Key Takeaways from Results

  1. Domain variation matters: Models show different relative performance across biography vs. biomedical content
  2. Latency spreads are extreme: From <1s to 230s for similar extraction tasks
  3. Edge detection is harder: Many models excel at node extraction but fail on relationships
  4. Model failures are rare: Only 1 failure (GPT-5-nano on biomed) across all tests indicates robust API reliability
  5. Score gaps are significant: Top performers (30-40) dramatically outperform median models (13-17)

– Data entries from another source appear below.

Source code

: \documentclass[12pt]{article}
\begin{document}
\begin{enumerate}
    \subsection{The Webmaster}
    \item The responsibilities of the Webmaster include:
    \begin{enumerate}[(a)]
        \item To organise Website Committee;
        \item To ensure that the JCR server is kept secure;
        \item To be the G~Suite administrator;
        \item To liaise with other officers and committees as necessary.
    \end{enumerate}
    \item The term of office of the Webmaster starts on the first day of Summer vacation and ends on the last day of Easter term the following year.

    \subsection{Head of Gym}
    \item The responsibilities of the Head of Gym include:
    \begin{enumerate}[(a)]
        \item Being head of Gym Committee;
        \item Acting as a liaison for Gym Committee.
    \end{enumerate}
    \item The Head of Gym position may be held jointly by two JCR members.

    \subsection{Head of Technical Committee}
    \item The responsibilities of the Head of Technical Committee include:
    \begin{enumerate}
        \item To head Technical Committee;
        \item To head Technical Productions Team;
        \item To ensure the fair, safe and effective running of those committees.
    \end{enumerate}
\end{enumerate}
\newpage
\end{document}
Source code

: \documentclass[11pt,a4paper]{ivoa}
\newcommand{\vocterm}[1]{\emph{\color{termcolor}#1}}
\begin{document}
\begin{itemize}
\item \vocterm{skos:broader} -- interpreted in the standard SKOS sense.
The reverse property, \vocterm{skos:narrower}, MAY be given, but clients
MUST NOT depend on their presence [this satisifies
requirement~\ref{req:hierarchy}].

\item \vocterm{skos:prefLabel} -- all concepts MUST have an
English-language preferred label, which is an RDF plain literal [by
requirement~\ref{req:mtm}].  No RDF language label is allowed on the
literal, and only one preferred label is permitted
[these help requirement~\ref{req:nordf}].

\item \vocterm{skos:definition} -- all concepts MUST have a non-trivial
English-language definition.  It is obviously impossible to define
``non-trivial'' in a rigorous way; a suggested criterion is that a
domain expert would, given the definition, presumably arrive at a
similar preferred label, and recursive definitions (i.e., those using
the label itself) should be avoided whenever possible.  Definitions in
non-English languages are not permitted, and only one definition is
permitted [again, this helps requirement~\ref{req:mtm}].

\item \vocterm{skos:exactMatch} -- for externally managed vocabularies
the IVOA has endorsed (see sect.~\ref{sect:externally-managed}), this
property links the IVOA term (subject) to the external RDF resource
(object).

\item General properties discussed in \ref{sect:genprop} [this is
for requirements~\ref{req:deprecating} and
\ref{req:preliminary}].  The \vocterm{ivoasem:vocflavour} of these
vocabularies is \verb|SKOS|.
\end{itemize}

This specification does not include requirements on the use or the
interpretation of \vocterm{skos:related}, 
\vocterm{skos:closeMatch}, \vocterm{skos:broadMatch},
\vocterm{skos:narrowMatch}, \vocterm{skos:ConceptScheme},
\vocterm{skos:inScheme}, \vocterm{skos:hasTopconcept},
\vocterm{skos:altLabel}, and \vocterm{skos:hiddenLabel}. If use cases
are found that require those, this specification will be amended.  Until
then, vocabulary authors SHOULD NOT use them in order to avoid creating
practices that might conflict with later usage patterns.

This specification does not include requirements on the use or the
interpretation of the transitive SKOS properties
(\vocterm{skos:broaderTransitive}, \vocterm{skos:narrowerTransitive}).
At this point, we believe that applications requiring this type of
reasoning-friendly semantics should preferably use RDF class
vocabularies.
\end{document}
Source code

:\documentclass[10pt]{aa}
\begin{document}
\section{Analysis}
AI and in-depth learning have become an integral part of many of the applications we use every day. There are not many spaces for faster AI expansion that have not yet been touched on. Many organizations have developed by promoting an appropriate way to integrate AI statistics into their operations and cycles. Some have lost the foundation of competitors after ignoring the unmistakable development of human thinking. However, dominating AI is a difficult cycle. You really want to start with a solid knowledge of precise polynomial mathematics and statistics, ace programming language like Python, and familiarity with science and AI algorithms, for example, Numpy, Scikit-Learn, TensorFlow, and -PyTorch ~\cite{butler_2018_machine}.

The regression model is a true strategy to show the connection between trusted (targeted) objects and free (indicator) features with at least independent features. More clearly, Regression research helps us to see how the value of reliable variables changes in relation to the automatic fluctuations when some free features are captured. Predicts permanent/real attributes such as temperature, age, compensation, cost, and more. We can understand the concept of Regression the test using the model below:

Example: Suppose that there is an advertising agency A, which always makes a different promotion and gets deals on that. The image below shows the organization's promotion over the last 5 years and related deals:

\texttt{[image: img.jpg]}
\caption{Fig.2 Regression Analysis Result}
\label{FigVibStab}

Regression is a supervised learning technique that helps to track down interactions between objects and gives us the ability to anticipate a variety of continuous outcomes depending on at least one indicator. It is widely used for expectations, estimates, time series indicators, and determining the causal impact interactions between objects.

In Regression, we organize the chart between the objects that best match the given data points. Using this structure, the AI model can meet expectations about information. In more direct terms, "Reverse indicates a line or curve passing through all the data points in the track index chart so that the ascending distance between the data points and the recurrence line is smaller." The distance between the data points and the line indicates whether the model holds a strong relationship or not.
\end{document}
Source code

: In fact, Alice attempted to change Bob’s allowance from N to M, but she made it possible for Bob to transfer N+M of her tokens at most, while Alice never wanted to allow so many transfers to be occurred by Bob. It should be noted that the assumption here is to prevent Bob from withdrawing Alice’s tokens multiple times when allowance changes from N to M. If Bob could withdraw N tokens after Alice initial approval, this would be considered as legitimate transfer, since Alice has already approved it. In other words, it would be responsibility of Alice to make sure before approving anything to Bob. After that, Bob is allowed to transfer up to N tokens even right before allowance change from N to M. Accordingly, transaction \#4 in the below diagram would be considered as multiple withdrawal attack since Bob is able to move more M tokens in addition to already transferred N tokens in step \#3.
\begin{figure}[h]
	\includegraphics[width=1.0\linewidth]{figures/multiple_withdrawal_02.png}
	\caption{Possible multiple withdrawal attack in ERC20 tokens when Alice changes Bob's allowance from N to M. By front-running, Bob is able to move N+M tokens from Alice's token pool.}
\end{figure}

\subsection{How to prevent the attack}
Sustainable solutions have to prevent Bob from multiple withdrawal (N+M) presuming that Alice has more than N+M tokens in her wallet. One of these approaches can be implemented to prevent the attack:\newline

Generated by the Knwl.ai Benchmarking Utility on 2026-01-26 12:00:40

Running Your Own Benchmarks

These results reflect specific test content and default metric weights. Your results may vary based on:

  • Content domain and complexity
  • Custom metric weight preferences
  • Model version updates and fine-tuning
  • API endpoint variations and geographic latency

Run knwl-benchmark with your own content to find the optimal model for your specific use case.